Nas últimas vezes em que foi ao culto, Paloma lembra de ver no telão da igreja, diferentes leis, supostamente tramitando no Congresso Nacional, uma delas, lembrou afirmaram que igrejas seriam proibidas de atrair novos fiéis. Desconfiada, no próprio culto, ela usou seu celular para conferir no Google e viu que se tratava de uma informação falsa. A suposta lei das igrejas é do Rio de Janeiro e, na verdade, trata sobre assédio religioso em repartições públicas.

Influência pastoral

Na semana do primeiro turno, 57% dos eleitores evangélicos que votariam em Bolsonaro acreditavam que Lula fecharia igrejas, caso fosse eleito. O dado é de uma pesquisa da Genial/Quaest. Para Vinicius do Valle, cientista político e ​​curador do Observatório Evangélico, essa aderência se deve à confiança que existe dentro da comunidade religiosa. “Quando você tem um membro que está espalhando esse tipo de coisa, há um acolhimento maior”, afirmou.

Outro fator relevante é a chamada “influência pastoral”. Essa influência é maior entre evangélicos, uma vez que eles frequentam mais as igrejas do que outros grupos religiosos: “O grau de influência pastoral entre os evangélicos é, portanto, ligeiramente mais elevado, o que não significa que os evangélicos se comportam como gado, como rebanho, mas existe uma confiança dentro dessa relação. Portanto, uma fake news ali dentro é mais fácil de ganhar aderência do que se fosse dita por um desconhecido, por outro canal que não tem a mesma confiança, a mesma relação”, sustentou.

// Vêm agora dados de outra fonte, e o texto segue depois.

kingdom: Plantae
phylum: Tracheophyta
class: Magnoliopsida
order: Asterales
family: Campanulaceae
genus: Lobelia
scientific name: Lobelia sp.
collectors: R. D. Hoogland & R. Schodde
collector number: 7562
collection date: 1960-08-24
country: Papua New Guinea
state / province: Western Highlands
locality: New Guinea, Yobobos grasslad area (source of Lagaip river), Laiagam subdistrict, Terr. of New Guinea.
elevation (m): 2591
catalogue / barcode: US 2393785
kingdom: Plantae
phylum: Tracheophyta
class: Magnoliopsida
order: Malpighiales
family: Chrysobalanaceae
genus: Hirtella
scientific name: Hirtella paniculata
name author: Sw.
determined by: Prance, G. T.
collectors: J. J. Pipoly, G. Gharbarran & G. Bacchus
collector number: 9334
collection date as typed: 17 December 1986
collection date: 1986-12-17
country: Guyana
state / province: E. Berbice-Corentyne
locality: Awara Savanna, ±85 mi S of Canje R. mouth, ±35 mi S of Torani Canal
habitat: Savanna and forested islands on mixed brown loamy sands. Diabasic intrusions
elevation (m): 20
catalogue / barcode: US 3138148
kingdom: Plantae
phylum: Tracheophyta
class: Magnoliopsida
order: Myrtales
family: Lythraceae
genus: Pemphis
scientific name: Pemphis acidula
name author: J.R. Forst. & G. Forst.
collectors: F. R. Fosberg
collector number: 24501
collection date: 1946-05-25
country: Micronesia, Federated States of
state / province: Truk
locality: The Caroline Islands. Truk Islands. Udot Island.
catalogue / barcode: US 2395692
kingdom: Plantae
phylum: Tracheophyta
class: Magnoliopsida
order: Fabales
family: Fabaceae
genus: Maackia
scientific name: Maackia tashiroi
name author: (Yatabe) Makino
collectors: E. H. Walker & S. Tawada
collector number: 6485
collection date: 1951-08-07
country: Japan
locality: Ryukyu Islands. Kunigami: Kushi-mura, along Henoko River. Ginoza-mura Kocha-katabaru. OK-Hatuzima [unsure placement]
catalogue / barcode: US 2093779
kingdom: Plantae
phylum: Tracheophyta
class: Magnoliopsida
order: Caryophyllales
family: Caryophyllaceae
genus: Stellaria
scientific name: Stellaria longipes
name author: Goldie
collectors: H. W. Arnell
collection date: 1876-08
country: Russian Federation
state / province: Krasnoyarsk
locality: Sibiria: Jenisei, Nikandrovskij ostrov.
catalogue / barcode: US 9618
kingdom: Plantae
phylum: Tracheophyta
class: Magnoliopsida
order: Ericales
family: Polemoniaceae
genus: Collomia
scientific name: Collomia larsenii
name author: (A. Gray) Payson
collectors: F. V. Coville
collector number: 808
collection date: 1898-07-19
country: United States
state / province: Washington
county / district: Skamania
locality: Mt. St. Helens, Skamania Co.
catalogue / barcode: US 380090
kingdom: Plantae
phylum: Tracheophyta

Essas informações, porém, muitas vezes não surgem nas igrejas. Magali Cunha, doutora em Ciências da Comunicação e pesquisadora do Instituto de Estudos da Religião, detalhou como funcionam essas redes de desinformação que, muitas vezes, partem de lideranças e figuras no poder:

“Muito desse conteúdo falso mentiroso calunioso vem de lideranças religiosas, […] personagens com muito destaque, pastores midiáticos, personagens do mundo político, Ministros de Estado ligados à fé cristã”.

A partir daí, esses conteúdos se difundem por sites gospels e portais de notícias do mundo evangélico e passam a ser repercutidos mais amplamente.

A demonização do opositor

Nos últimos meses, Paloma viu aumentar o número de cultos em que versículos da Bíblia eram tirados de contexto com o objetivo de “demonizar” o voto em Lula e “santificar” o voto em Bolsonaro: “Tentam encontrar uma forma de colocar aquilo ali dentro da palavra de Deus”.

Em um telão, mais de uma vez, Paloma assistiu nos cultos a vídeos com informações falsas sobre aborto, fechamento de igrejas, banheiros unissex, tais quais os que têm circulado nas redes sociais. “Todas essas fake news, a Igreja também coloca lá dentro”, afirmou. “Pegaram um vídeo de Lula fora de contexto, Lula dizendo que o Deus de Bolsonaro não era o mesmo Deus dele e colocaram lá na Igreja”, contou ela, que passou a ver os conteúdos também nos grupos de evangelização no WhatsApp e nos perfis de pastores nas redes sociais.

Magali Cunha explicou ao Yahoo! Notícias que essa demonização de candidatos é utilizada, sobretudo, por mexer com as crenças e com a fé dos eleitores. “Isso tem um efeito muito profundo porque as pessoas, há muitos anos nas igrejas, em especial as evangélicas, assimilam muito conteúdo associado à cultura gospel do inimigo, das músicas que falam de guerra espiritual, de combate ao inimigo, e agora os inimigos ganham nome nas eleições, […] então vai ser um partido político, vai ser um candidato, tudo isso personificado nessas mentiras que circulam”, detalhou.

Paloma viu a situação ficar insustentável após perceber que a política não saía da pauta das celebrações, o que a fez se sentir “praticamente expulsa” de sua igreja. Mesmo frequentando hoje outra denominação onde não se fala sobre o assunto, ela sente saudades de como as coisas eram: “O que mais me dói mesmo é que eu sinto falta da igreja, de como era antes. Dos trabalhos sociais, dos momentos bons que eu passei lá dentro. Eu cheguei doente na igreja, fui curada. Eu me sinto desamparada hoje”, compartilhou. “Foram anos e anos naquele lugar e de repente você não tem mais. E não tem mais como, eu não tenho mais cara para ir. É muito difícil, é um sequestro da fé”, lamentou.

Da pressão ao afastamento

A irmã de Paloma, Maria Gomes, 37, há pouco mais de 15 dias deixou a Igreja Batista da Lagoinha, que já frequentava há dois anos em Mossoró (RN). Assim como sua irmã, Maria se sentiu constrangida com a pressão sobre o voto.

A Igreja Batista da Lagoinha tem unidades nos Estados Unidos e Canadá comandadas por André Valadão, que, na quarta-feira passada (19), publicou um vídeo mentindo sobre ter recebido uma intimação do TSE (Tribunal Superior Eleitoral), determinando que ele se retratasse a respeito de mentiras contadas sobre Lula.